#### [Problems and tasks]
**1)** Answer these questions using the singular value decomposition post:
(a) Which two crucial tasks does the post say SVD enables?
(b) What three properties of the input matrix does SVD place no restrictions on?
(c) What ability does the post attribute to rectangular matrices?
**2)** From the singular value decomposition post, translate this sentence into Spanish: "SVD has no restrictions on the symmetry, dimensionality or rank of the input matrix."

#### [Selected passage]
※
An Intuition of Singular Value Decomposition

I attempt to construct a geometric understanding of how SVD works, by building upon previous posts about spectral decomposition and various transformation matrices.

Published

05 December 2024

Singular Value Decomposition is one of the most powerful tools in numerical analysis. It generalizes eigenvalue decomposition to any matrix and provides insight into the structure of the matrix, enabling crucial tasks like dimensionality reduction and noise reduction.

It states that:

$\fcolorbox{orange}{white}{$A = UΣV^T$} \\ ~ \\ \space A \in R^{M \times N}, \space U \in R^{M \times M}, \space \Sigma \in R^{M \times N}, \space V^T \in R^{N \times N} \\ \text{U is an orthogonal matrix whose columns are left singular vectors of A} \\ \text{Σ is a diagonal matrix with +ve entries called the singular values of A} \\ V^T \text{ is the transpose of an orthogonal matrix whose columns are right singular vectors of A}$

$~ \\$

SVD has no restrictions on the symmetry, dimensionality or rank of the input matrix.

In this blog post, I will attempt to construct an informal geometric intuition for how SVD works, and why it is so powerful in decomposing matrices.

We’ll begin this blog post by answering some fundamental questions, and gradually build up to SVD.

1. Visualizing rectangular matrices

What’s the difference between a matrix in $R^2$: $\begin{bmatrix} 1, \ 2\end{bmatrix}$ and a matrix with the same entries but in $R^3$: $\begin{bmatrix} 1, \ 2, \ 0 \end{bmatrix}$ ?

Well, the two vectors might have very similar entries, but they exist in different dimensions. Is there a way to transform one to the other?

That’s where rectangular matrices come in - they have the ability to transform the dimensionality of matrices.
※
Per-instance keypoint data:
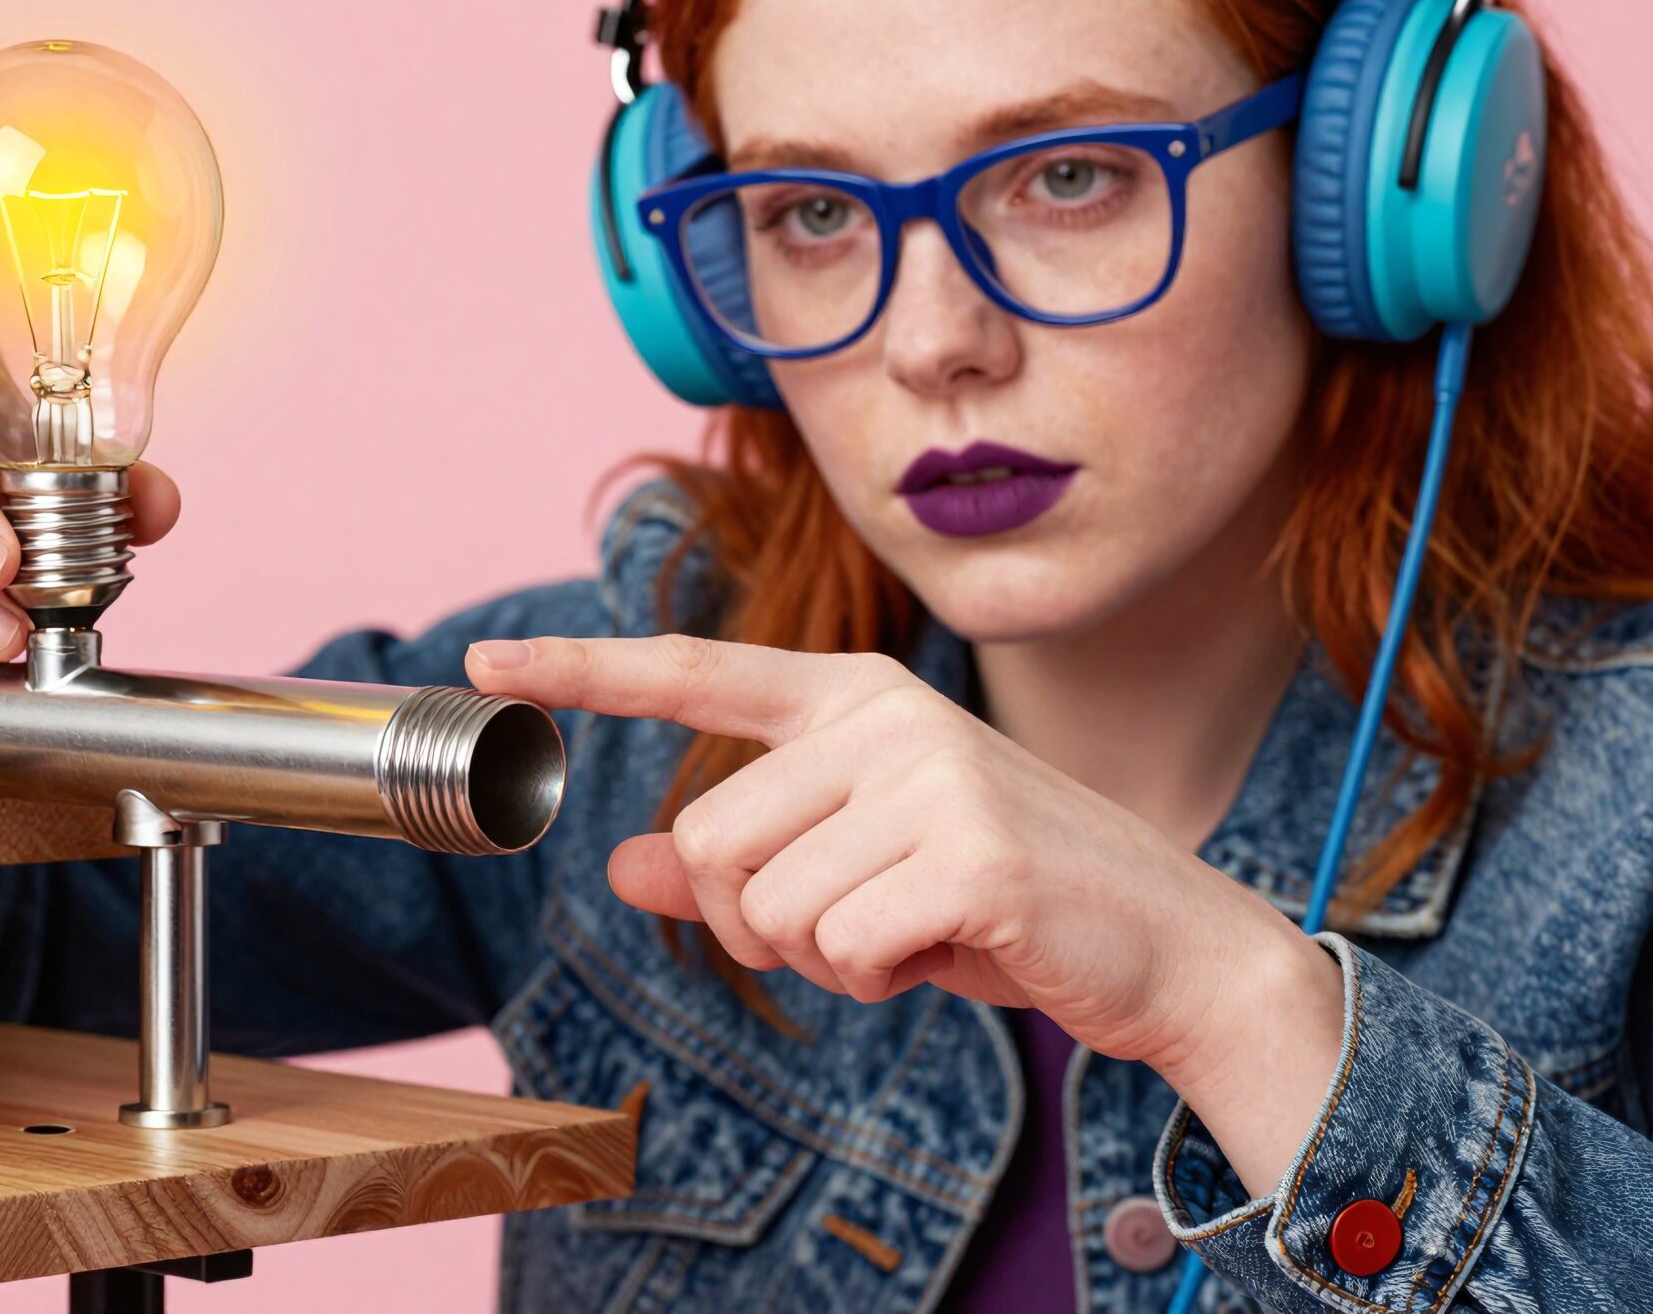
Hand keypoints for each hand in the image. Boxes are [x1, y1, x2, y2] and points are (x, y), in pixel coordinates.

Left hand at [467, 633, 1344, 1187]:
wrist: (1168, 947)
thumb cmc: (1003, 903)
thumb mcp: (860, 872)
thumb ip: (742, 862)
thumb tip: (626, 863)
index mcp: (854, 697)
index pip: (694, 672)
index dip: (582, 671)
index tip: (484, 669)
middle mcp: (884, 715)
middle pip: (713, 841)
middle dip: (758, 923)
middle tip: (854, 928)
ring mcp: (929, 775)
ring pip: (765, 905)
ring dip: (823, 959)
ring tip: (913, 934)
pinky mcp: (967, 849)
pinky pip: (838, 949)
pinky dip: (876, 982)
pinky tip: (947, 954)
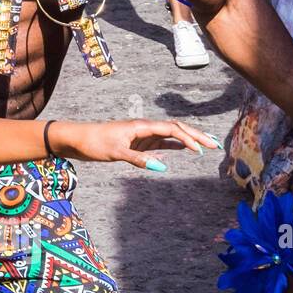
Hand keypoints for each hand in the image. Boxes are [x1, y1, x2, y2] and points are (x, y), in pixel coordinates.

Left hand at [58, 119, 219, 171]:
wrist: (77, 139)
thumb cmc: (94, 143)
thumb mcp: (115, 153)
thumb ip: (138, 159)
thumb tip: (161, 166)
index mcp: (141, 127)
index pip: (172, 129)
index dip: (189, 138)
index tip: (201, 149)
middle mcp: (145, 128)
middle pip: (177, 129)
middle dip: (197, 136)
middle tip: (216, 145)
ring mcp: (143, 136)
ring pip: (172, 136)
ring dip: (189, 140)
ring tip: (207, 146)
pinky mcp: (138, 143)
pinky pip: (162, 143)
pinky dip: (175, 145)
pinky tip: (186, 149)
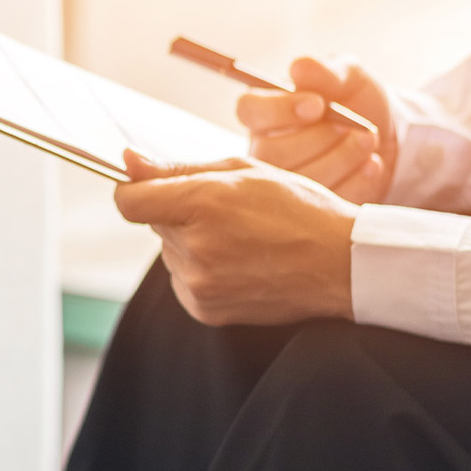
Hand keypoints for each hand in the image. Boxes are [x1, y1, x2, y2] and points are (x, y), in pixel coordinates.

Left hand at [114, 151, 359, 325]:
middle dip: (178, 213)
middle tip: (227, 213)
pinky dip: (201, 270)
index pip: (128, 201)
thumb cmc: (299, 209)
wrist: (342, 265)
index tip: (151, 187)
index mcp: (203, 204)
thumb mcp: (244, 171)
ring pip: (170, 252)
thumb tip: (128, 161)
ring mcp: (199, 284)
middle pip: (154, 224)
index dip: (136, 190)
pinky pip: (183, 280)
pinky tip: (240, 264)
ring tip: (241, 240)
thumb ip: (178, 168)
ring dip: (192, 243)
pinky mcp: (204, 309)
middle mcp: (196, 248)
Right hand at [238, 56, 397, 203]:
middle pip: (273, 153)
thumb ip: (326, 70)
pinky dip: (357, 181)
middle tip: (355, 126)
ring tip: (368, 141)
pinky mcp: (311, 209)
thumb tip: (299, 68)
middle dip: (321, 138)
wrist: (390, 136)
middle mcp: (266, 150)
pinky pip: (327, 200)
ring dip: (342, 158)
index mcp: (266, 114)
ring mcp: (285, 184)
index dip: (279, 110)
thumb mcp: (349, 77)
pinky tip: (371, 165)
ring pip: (300, 181)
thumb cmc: (357, 101)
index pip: (249, 110)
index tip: (317, 105)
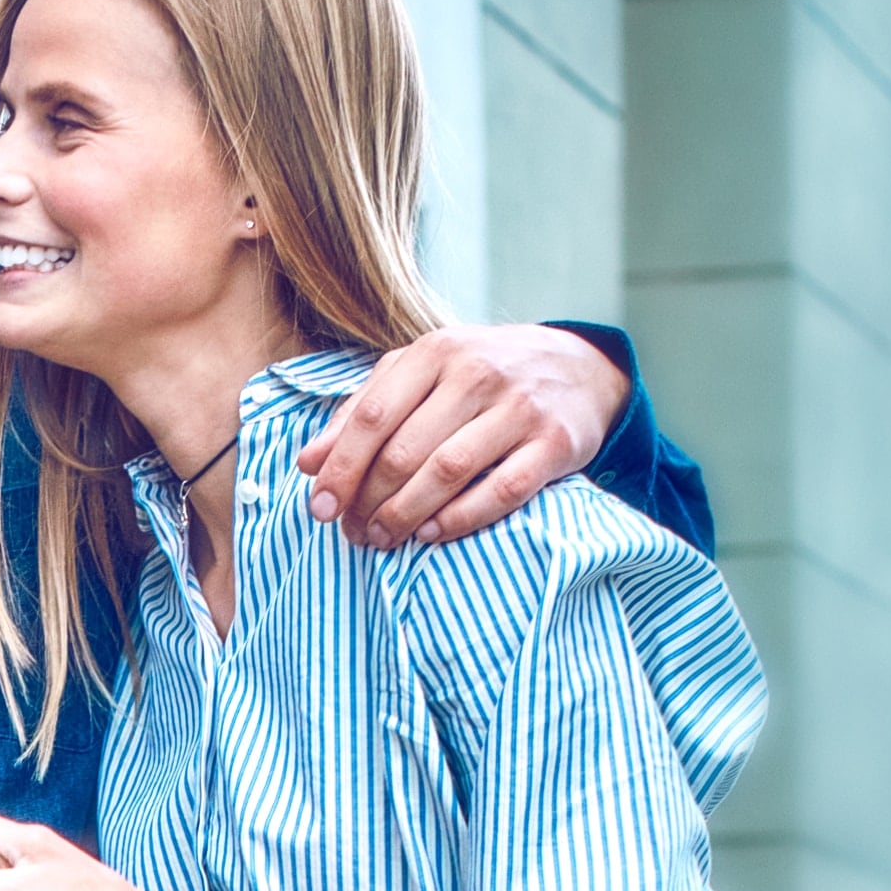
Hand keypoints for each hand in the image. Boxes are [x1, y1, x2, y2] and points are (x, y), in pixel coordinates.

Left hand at [294, 324, 626, 546]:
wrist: (582, 366)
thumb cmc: (480, 373)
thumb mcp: (419, 374)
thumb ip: (361, 411)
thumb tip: (308, 463)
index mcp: (434, 352)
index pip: (372, 416)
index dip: (341, 467)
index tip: (319, 507)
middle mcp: (476, 374)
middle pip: (405, 450)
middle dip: (369, 499)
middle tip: (352, 531)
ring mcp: (519, 408)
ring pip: (448, 471)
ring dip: (406, 514)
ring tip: (383, 537)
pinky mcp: (556, 444)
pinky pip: (502, 491)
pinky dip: (460, 519)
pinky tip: (430, 533)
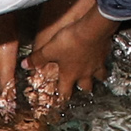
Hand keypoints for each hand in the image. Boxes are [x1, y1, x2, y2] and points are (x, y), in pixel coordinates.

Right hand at [0, 24, 34, 122]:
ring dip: (6, 96)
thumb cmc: (1, 48)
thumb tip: (6, 111)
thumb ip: (6, 92)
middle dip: (2, 106)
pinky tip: (16, 88)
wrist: (1, 24)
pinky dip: (8, 86)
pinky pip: (2, 78)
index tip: (8, 123)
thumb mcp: (5, 73)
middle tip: (14, 118)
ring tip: (16, 106)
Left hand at [21, 0, 119, 116]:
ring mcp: (97, 65)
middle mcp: (85, 73)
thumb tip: (25, 65)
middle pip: (86, 88)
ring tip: (97, 75)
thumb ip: (38, 58)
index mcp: (70, 74)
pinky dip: (103, 61)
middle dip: (84, 89)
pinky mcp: (105, 54)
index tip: (61, 101)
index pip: (65, 92)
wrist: (92, 29)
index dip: (62, 98)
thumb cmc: (70, 41)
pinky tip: (102, 56)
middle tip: (82, 88)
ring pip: (100, 77)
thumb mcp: (49, 49)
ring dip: (98, 77)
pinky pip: (105, 61)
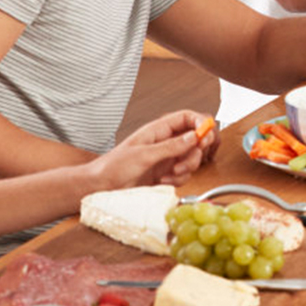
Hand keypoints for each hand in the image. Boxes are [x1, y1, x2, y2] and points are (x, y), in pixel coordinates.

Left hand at [91, 110, 214, 188]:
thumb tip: (194, 137)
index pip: (187, 117)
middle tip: (191, 157)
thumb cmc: (113, 167)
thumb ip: (171, 146)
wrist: (101, 187)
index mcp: (159, 129)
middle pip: (196, 139)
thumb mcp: (144, 155)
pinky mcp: (168, 173)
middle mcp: (166, 142)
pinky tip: (164, 181)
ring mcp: (168, 157)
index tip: (205, 135)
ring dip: (187, 167)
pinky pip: (186, 173)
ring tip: (170, 174)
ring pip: (193, 157)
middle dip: (197, 150)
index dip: (200, 123)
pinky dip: (179, 179)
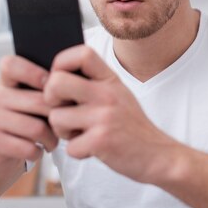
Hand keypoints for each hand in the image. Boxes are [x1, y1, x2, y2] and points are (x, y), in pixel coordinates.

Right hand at [0, 55, 58, 179]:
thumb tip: (74, 84)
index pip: (11, 64)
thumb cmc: (22, 126)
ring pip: (37, 128)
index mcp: (6, 82)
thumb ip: (46, 90)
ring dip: (51, 139)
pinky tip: (36, 150)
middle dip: (59, 117)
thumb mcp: (32, 104)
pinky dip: (38, 152)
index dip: (34, 72)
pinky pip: (28, 147)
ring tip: (51, 141)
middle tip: (63, 126)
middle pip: (39, 101)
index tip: (51, 86)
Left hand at [44, 45, 181, 183]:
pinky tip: (93, 149)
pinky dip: (77, 152)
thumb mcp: (118, 95)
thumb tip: (54, 78)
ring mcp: (104, 117)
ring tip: (82, 134)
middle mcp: (107, 94)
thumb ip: (93, 84)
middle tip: (61, 109)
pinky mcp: (101, 141)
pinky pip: (69, 147)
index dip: (61, 63)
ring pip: (56, 118)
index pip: (82, 53)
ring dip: (63, 131)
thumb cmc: (131, 127)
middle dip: (49, 99)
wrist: (158, 154)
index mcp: (110, 80)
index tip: (60, 79)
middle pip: (56, 82)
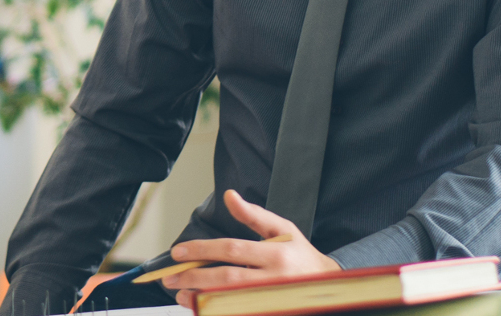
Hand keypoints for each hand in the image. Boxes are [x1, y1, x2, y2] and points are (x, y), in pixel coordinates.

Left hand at [164, 190, 339, 309]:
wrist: (330, 287)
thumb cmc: (302, 255)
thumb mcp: (283, 229)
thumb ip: (254, 215)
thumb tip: (229, 196)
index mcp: (276, 254)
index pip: (231, 250)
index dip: (202, 250)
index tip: (178, 252)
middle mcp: (274, 280)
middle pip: (226, 279)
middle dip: (194, 277)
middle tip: (170, 277)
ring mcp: (272, 301)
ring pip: (230, 300)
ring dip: (201, 298)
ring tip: (180, 293)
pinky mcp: (270, 312)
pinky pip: (238, 312)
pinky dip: (217, 309)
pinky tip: (201, 305)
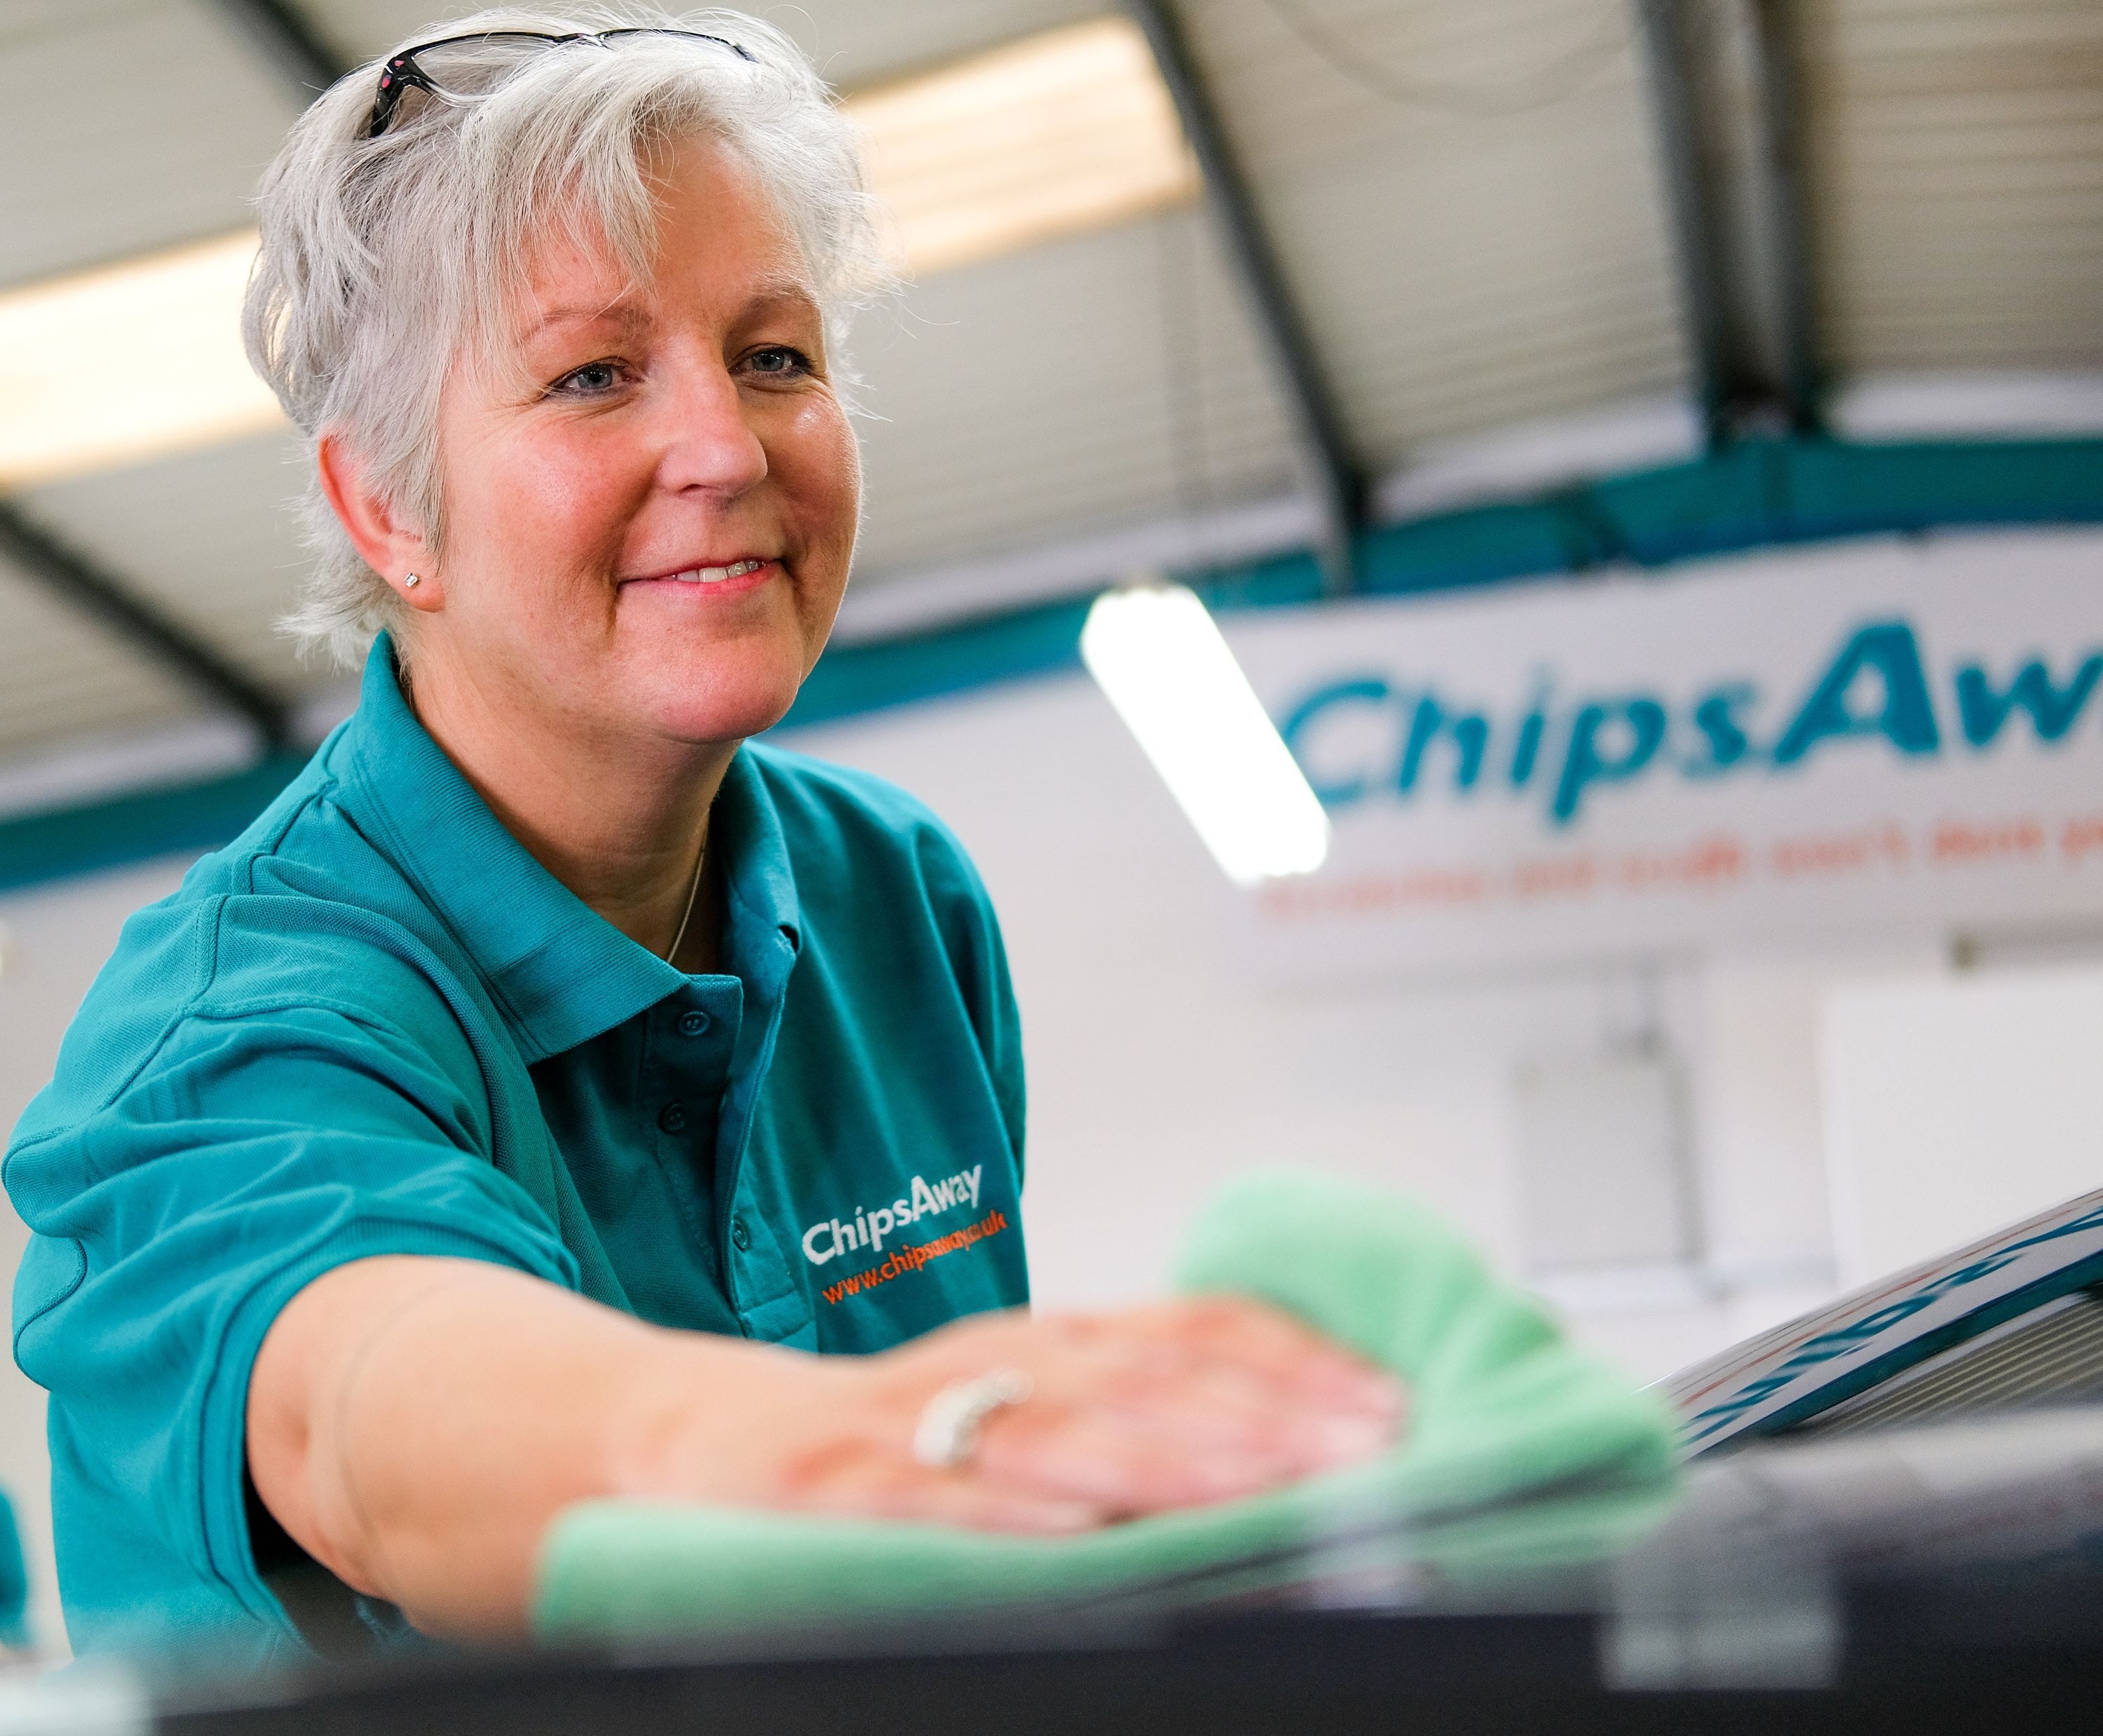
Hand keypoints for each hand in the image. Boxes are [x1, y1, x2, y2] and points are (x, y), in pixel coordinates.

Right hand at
※
#### [Task-by-task solutions]
**1)**
(a) Dimensionality reduction and noise reduction.
(b) Symmetry, dimensionality and rank.
(c) They can transform the dimensionality of matrices.

**2)** La SVD no tiene restricciones en cuanto a la simetría, la dimensionalidad o el rango de la matriz de entrada.